Gli ETF statunitensi sul Bitcoin spot hanno ormai bloccato circa 1,32 milioni di BTC, pari a circa il 6% dell'offerta totale della criptovaluta, a seguito di una prolungata ondata di acquisti istituzionali che non accenna a rallentare.
Un mese di capitale crescente
Aprile si è rivelato un punto di svolta per gli ETF su Bitcoin. Dopo un inizio 2026 difficile, caratterizzato da ingenti riscatti, questi prodotti hanno attratto oltre 2,6 miliardi di dollari solo in questo mese, quasi il doppio rispetto a marzo.
Nella settimana conclusasi il 24 aprile, gli afflussi netti di nuovi capitali hanno raggiunto i 823 milioni di dollari, segnando la quarta settimana consecutiva di flussi positivi. La settimana precedente si erano registrati 996 milioni di dollari, mentre all'inizio del mese i flussi erano stati pari a 786 milioni di dollari e nella prima settimana di aprile a un modesto 22 milioni di dollari.
Complessivamente, questi dati hanno fatto salire il patrimonio totale degli ETF Bitcoin da 86 miliardi di dollari all'inizio del mese a 102 miliardi di dollari entro il 24 aprile, secondo i dati monitorati da SoSoValue.
L'entità degli acquisti ha superato l'offerta dei minatori. In soli otto giorni di negoziazione, i prodotti ETF hanno assorbito quasi 19.000 BTC, una cifra ben superiore a quella immessa in circolazione dalla nuova attività di mining nello stesso periodo.

BlackRock guida la carica
Un singolo fondo ha trainato gran parte di questo slancio. L'iShares Bitcoin Trust di BlackRock, noto come IBIT, ha attratto circa 733 milioni di dollari degli 824 milioni di dollari di afflussi totali registrati nella settimana. Ciò significa che un singolo prodotto ha rappresentato quasi 90 centesimi di ogni dollaro confluito negli ETF su Bitcoin durante la settimana.
Il predominio di IBIT ha contribuito a spingere il mercato nel suo complesso oltre la soglia dei 100 miliardi di dollari di patrimonio gestito totale.
Il Bitcoin stesso si trova in una fase di ripresa. Dopo essere sceso verso i 60.000 dollari a febbraio, in un contesto di generale incertezza del mercato e di deflussi di capitali dagli ETF, il prezzo è risalito sopra i 78.000 dollari.
Lunedì mattina, il Bitcoin veniva scambiato intorno ai 77.810 dollari, dopo aver toccato brevemente i 79,40 dollari prima di ritracciare. È ancora ben lontano dal suo massimo storico di circa 126.195 dollari, raggiunto nel novembre 2025.
Altri ETF sulle criptovalute si uniscono al rally
Gli acquisti si sono estesi oltre Bitcoin. Gli ETF spot su Ethereum hanno registrato afflussi per 155 milioni di dollari nella settimana, il terzo aumento settimanale consecutivo. I prodotti che replicano Solana e XRP hanno aggiunto rispettivamente 9,4 milioni e 15,7 milioni di dollari, suggerendo un interesse più ampio per l'esposizione agli asset digitali regolamentati.

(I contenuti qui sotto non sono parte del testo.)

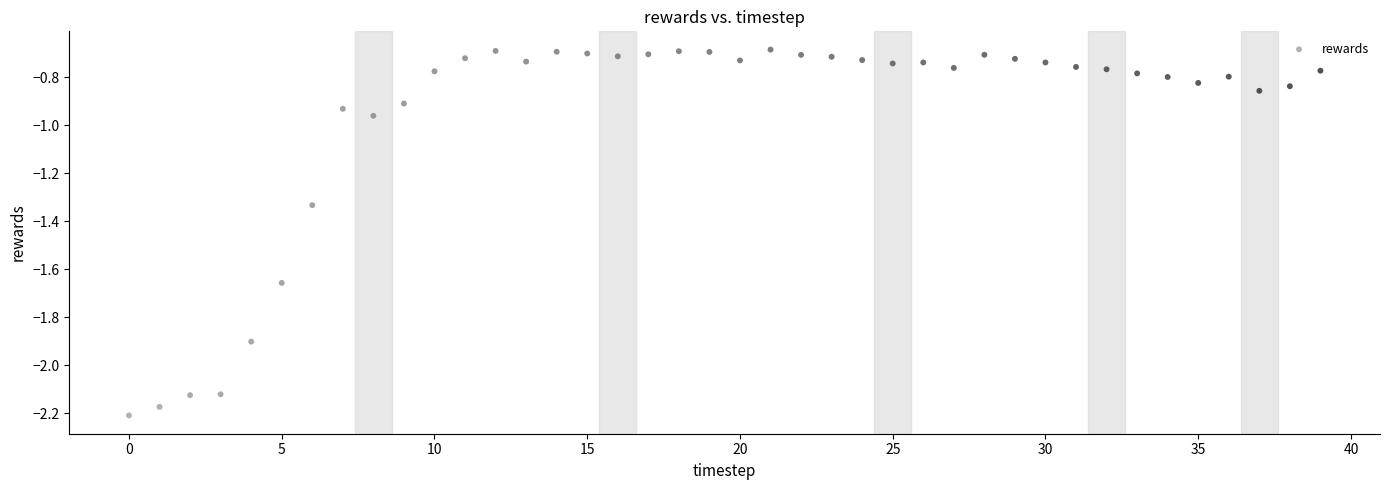

What is the range of Y values (max minus min)?

1.5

Non tutti i fondi ne stanno beneficiando. Il fondo GBTC di Grayscale ha continuato a registrare deflussi, segno che i capitali si distribuiscono in modo disomogeneo tra i vari emittenti.

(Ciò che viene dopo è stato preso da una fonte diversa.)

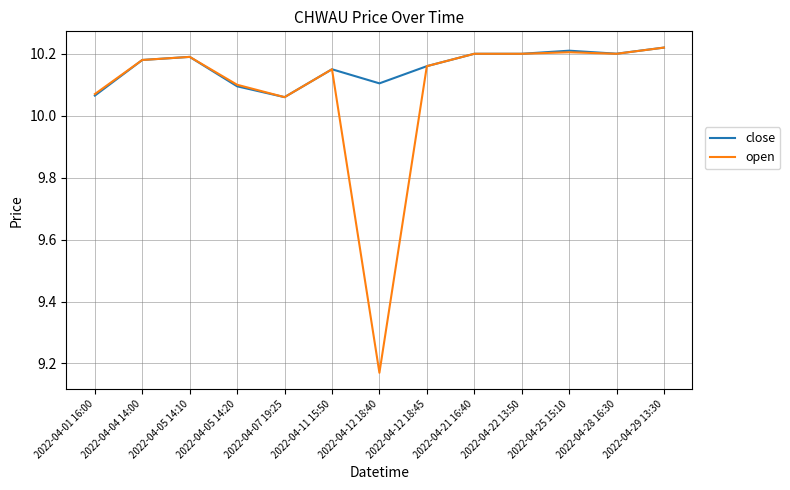

True or false: close has a value of 10.2 at 2022-04-22 13:50.

True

Gli analisti sottolineano inoltre i rischi persistenti: potenziali cambiamenti di politica sotto l'amministrazione del presidente statunitense Donald Trump e i segnali provenienti dalla Federal Reserve potrebbero ancora minare la fiducia degli investitori.
Per ora, tuttavia, i numeri raccontano una storia di interesse istituzionale sostenuto che ritorna al mercato degli ETF su Bitcoin dopo un inverno turbolento.